The Father was placing the sins of the world upon the Son in order that everything in the universe that had been affected by sin could again be made right with God. Jesus was suffering the pain and separation that we deserve:
For he made him who knew no sin to be sin for us, that we might become the righteousness of God in him (2 Corinthians 5:21).
In order for this to occur, the Father had to forsake the Son and punish Him on our behalf.
5. “I thirst” (John 19:28).
The fifth statement that Jesus made from the cross reminds us again that He suffered as a human being. The Bible says,
After this, Jesus, knowing that all things were now accomplished, that the Scripture might be fulfilled, said, ‘I thirst’ (John 19:28).
He lived as a man and suffered as a man in order that He could identify with suffering humanity. From this statement we observe that Jesus suffered the full physical effect of crucifixion. There was no easing up, for the weight of our sins was placed upon Him.
6. “It is finished” (John 19:30).
The sixth statement from Jesus while on the cross was a cry of victory. The Greek text reads tetelestai, “It is finished.” What was finished? As we consider the life and ministry of Jesus we can think of several things that His death made complete.

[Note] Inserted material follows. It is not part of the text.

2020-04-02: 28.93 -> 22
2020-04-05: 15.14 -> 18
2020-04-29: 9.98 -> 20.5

Jesus Finished The Job That The Father Gave Him To Do
First, Jesus had to finish the task the Father had sent Him to earth to accomplish, namely to provide salvation for humankind. By living His entire life without sin, Jesus was able to become the perfect sacrifice for the sins of the world. The way of salvation had now been made complete. No more animal sacrifices were necessary for they had only pointed to the ultimate sacrifice Jesus had now offered. His was the supreme sacrifice which satisfied the righteous demands of a holy God.
Jesus Fulfilled Prophecy
The second thing that was accomplished by Jesus on the cross was a fulfillment of prophecy. The predicted Messiah had come as God promised He would. Prophecies of the Word of God, which are always accurate, had again come to pass. The Savior was promised; now Christ the Savior had come and accomplished the promised salvation.
Jesus Achieved Victory Over The Devil
A third matter that was accomplished by Jesus’ death on the cross was the victory over the devil. The Scripture says that one of the purposes for Jesus’ coming was to destroy the works of the devil (1 John 3:8). The death of Christ finished that task. The dominion over the earth that man, through his sin, had handed over to the devil was now won back. The authority of Satan had been vanquished – the victory had been won. When Christ comes back again He will take hold of the victory that He won over the devil on Calvary’s cross.

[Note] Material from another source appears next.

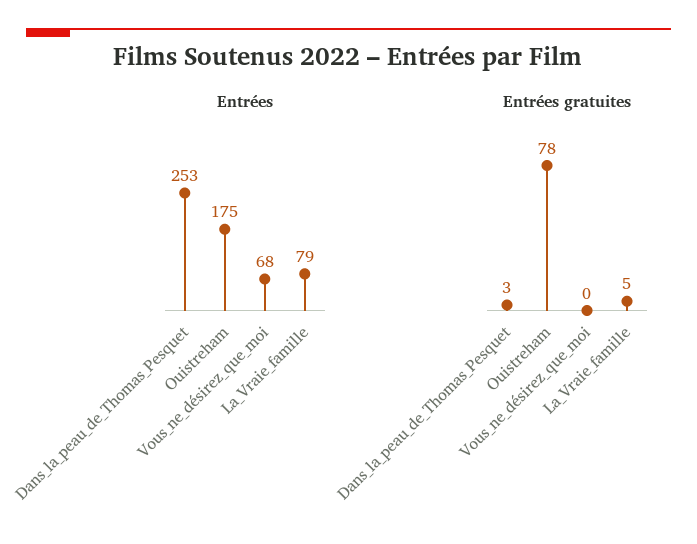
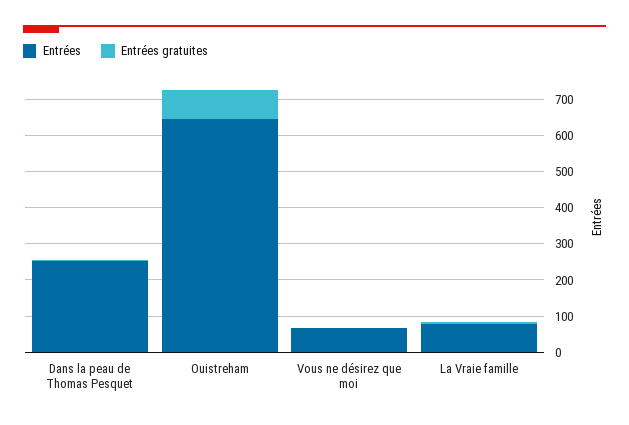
Entrées, Ouistreham: 175 -> 650

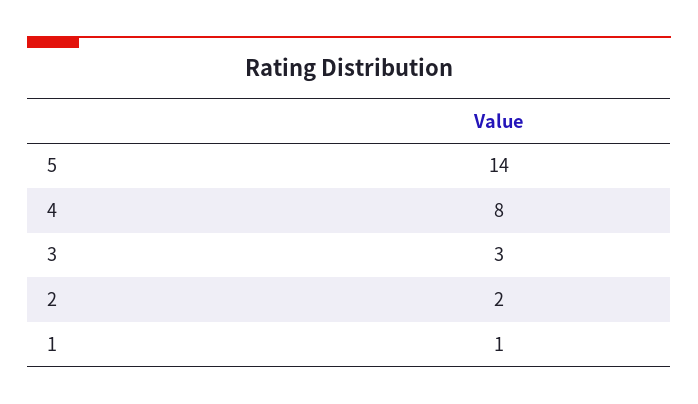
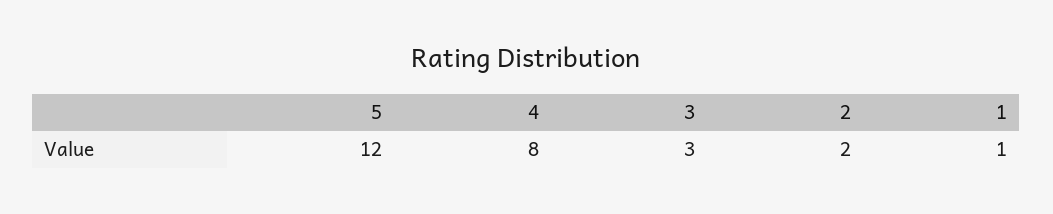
5: 14 -> 12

Jesus Suffering Was Finished
A fourth and final reason that Jesus said, “It is finished” is with regard to His own suffering. Jesus spent over thirty years upon the earth living among sinful man, suffering from the self-imposed limitations of that existence. He had now endured the final six hours of that suffering on a cross. This was now finished. He would no longer have to suffer the limits of space and time. It was finished!

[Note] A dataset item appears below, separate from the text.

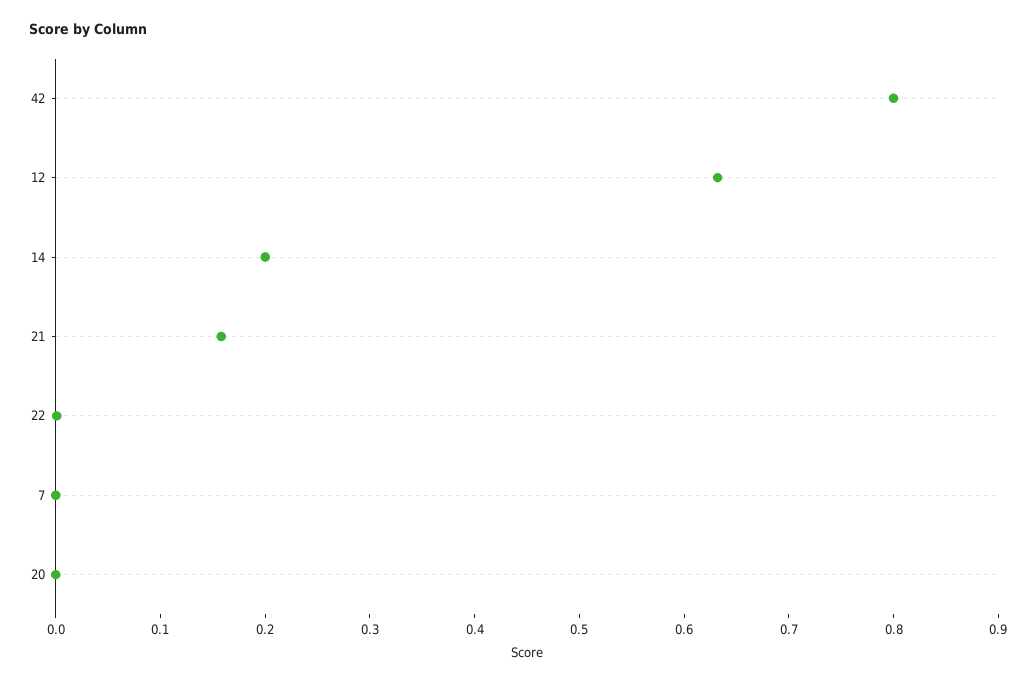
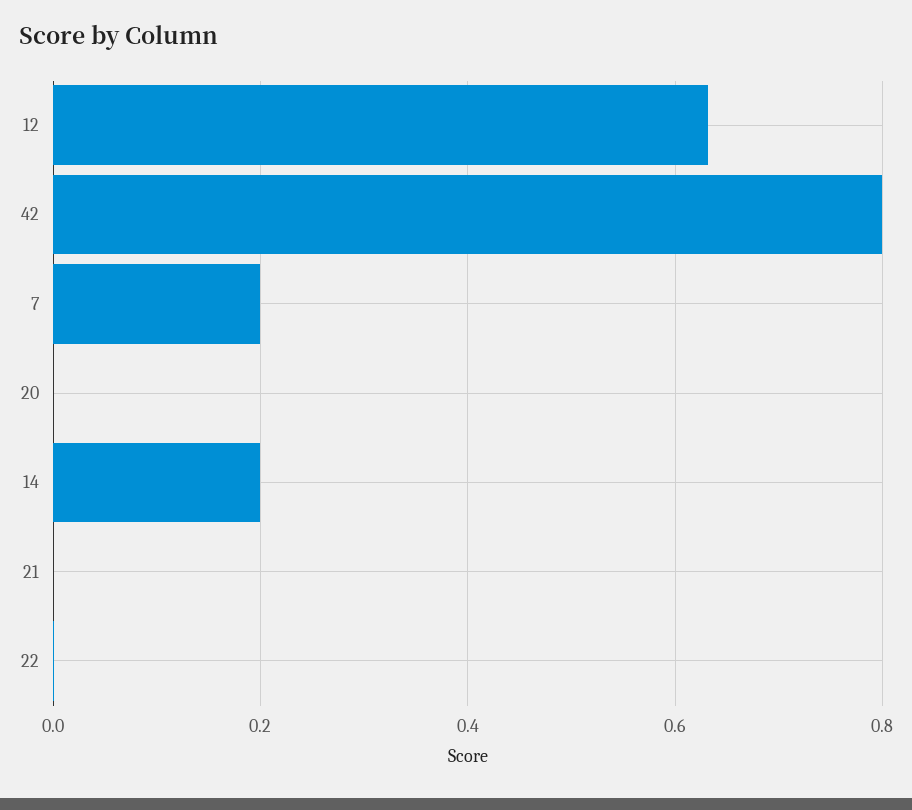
21: 0.16 -> 0
7: 0 -> 0.2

7. “Father, into your hands I commend my spirit” (Luke 23:46).
This is the final statement that we have from Jesus before His death. Everything had been completed and now it was time to dismiss His spirit. Jesus had previously made the statement that He would willingly lay down His life for His sheep.
Therefore my Father loves me, because I lay down my life that I may take it again. No one takes it from me, but I lay it down of myself. I have power to lay it down, and I have power to take it again. This command I have received from my Father (John 10:17,18).
From this we realize that Jesus had to purposely dismiss His spirit; it could not be taken from Him. Unless He desired to die, He would not have had to. Because He was a willing victim, however, He chose to die. Upon making His final statement, Jesus died.
The seven statements Jesus made from the cross have far-reaching significance for us today. They once again remind us that His death, besides being a fact of history, was much more than that. It was the supreme sacrifice that secured our salvation. His final words show us that we can have the utmost confidence in Him as our Savior.